Auf der Website „NFL Next Gen Stats“ können unter anderem die „Expected Rushing Yards“ abgerufen werden.
7. Fazit
Mit dem Anreißen des Themas Tracking-Daten in der NFL sollte an dieser Stelle auch gezeigt werden, dass Advanced-Metriken noch lange nicht am Ende ihrer Entwicklung stehen und auch in der Zukunft eine wichtige Rolle spielen werden. Gegebenenfalls gibt es in naher Zukunft andere Metriken, die DVOA oder EPA in vielen Bereichen überlegen sind und sie möglicherweise irgendwann ablösen.

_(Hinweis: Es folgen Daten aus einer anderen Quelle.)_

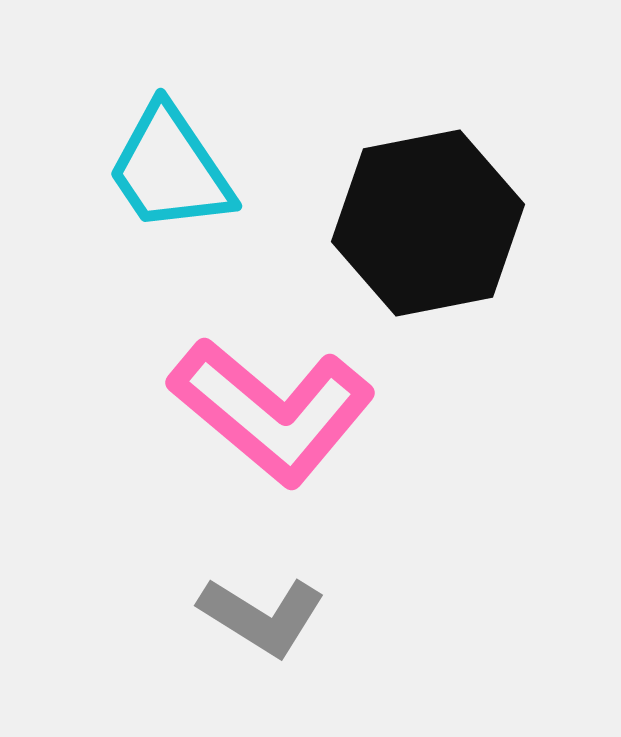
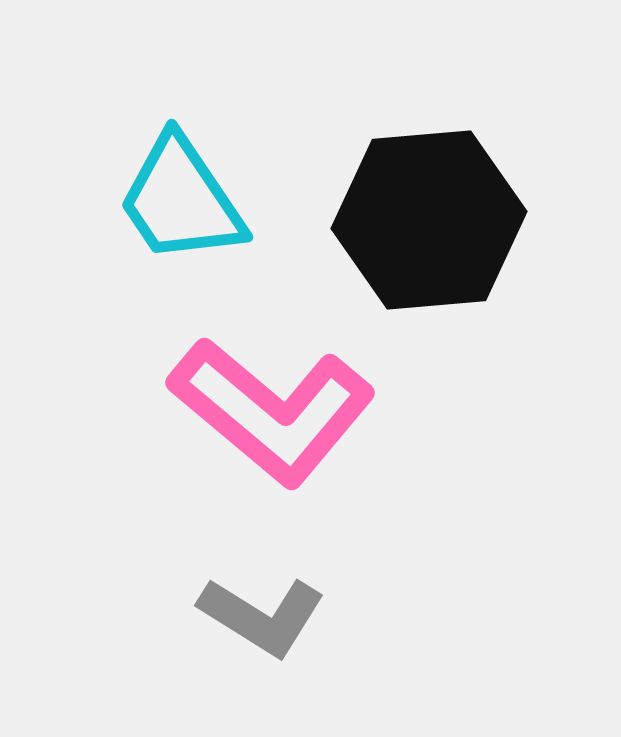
cyan trapezoid: moved 11 px right, 31 px down
black hexagon: moved 1 px right, 3 px up; rotated 6 degrees clockwise
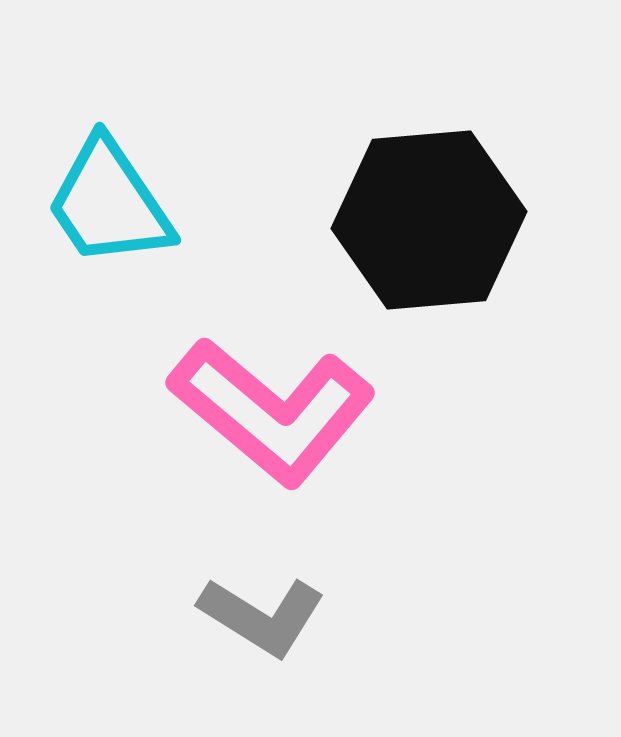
cyan trapezoid: moved 72 px left, 3 px down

Über die Themen in diesem Artikel und jenem der Vorwoche haben wir auch in unserem Ballhawks-Podcast mit einem der führenden Datenanalytiker in Deutschland, Timo Riske, gesprochen. Im Interview erzählt er, warum er mit der Metrik Passer Rating nichts anfangen kann und welche aus analytischer Sicht falschen Entscheidungen die Seattle Seahawks auf dem Spielfeld treffen.
Keine der vorgestellten Metriken ist – wie bereits mehrfach angedeutet – perfekt. Das geht im Prinzip auch gar nicht. Wenn Football so einfach und gleichzeitig vollumfänglich mit diversen Metriken bis ins letzte Detail ohne Fehlerquoten beschreibbar wäre, würden wir unterschiedlichste Debatten im Football gar nicht mehr führen müssen. Beispielsweise die Frage, wer zwischen den Quarterbacks Russell Wilson oder Patrick Mahomes nun der bessere ist.
Mit den vorgestellten Metriken und Tools können wir solche Fragen zwar nicht durch eine Art Totschlagargument beantworten. Wir können uns den Fragen aber durchaus aber ein großes Stück weit annähern und ein Gefühl dafür bekommen, welche Teams, Units oder Spieler zu den besten, schlechtesten oder beispielsweise durchschnittlichsten in der NFL gehören. Mit Advanced Stats und -Metriken ist das noch viel genauer möglich als mit den klassischen Statistiken.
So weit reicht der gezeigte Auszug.